Gillis was an obvious choice to reprise the role. Like Koner, she had trained outside the mainstream of modern dance and developed her own ways of moving. Also like Koner, who studied Spanish and Japanese dance in addition to ballet, Gillis derives much of her movement vocabulary from gesture. Her forearms have a way of slipping fluidly through the space around her while her wrists and fingers release a torrent of discrete motions.

Finally, Gillis exudes an uncommon emotional intensity and range. ''That's the problem with dancers today,'' says Koner, who teaches a seminar at the Juilliard School. ''They're so involved with the externals, with the technique. With the doing rather than the dancing.''

After a pause, she carries the thought further. ''I believe strongly in the human condition and the quality of compassion and the necessity of participating in the lives of other people. But too many dancers are just involved with their own little bodies. They very rarely dance outside of themselves, beyond themselves.''

Gillis, she says, is different. In ''Slipstream,'' a brief exuberant work that closes the program, she seems to swim through her mane of chestnut hair like a mermaid frolicking in the surf. She even does a backflip. In ''The Heaven I Cannot See'' and ''Vers la Glace,'' her emotional intensity takes a gothic turn.

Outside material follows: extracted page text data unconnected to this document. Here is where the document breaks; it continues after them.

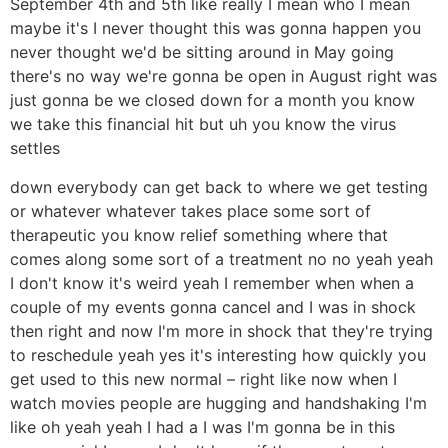
September 4th and 5th like really I mean who I mean
maybe it's I never thought this was gonna happen you
never thought we'd be sitting around in May going
there's no way we're gonna be open in August right was
just gonna be we closed down for a month you know
we take this financial hit but uh you know the virus
settles
down everybody can get back to where we get testing
or whatever whatever takes place some sort of
therapeutic you know relief something where that
comes along some sort of a treatment no no yeah yeah
I don't know it's weird yeah I remember when when a
couple of my events gonna cancel and I was in shock
then right and now I'm more in shock that they're trying
to reschedule yeah yes it's interesting how quickly you
get used to this new normal – right like now when I
watch movies people are hugging and handshaking I'm
like oh yeah yeah I had a I was I'm gonna be in this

Egos often take a bruising in collaborations of this sort, but the difficulties Koner and Gillis faced in mounting ''The Farewell'' were of a different nature. As they worked together, they discovered that Gillis's sense of rhythm was leading her to do exactly the opposite of what Koner's choreography called for.

''I told her, 'Just do what you want in those places,''' Koner says. ''I don't mind if she embellishes it. I'd be rather intrigued. Who knows, she might be able to improve on it.''

Gillis is still digesting the experience. ''I would imagine that a lot of what I've gained from Pauline I won't be able to articulate verbally for several years,'' she says. ''I'm still in the process of knowing it. First you have an experience and later you can discuss what your experience was.''

As Gillis performed Tuesday night, Koner leaned forward in rapt attention.

''I'm enormously fond of Margie,'' she says. ''I have hopes that she'll do all of my dances.''

*Margie Gillis appears at the Joyce Theater through Feb. 19.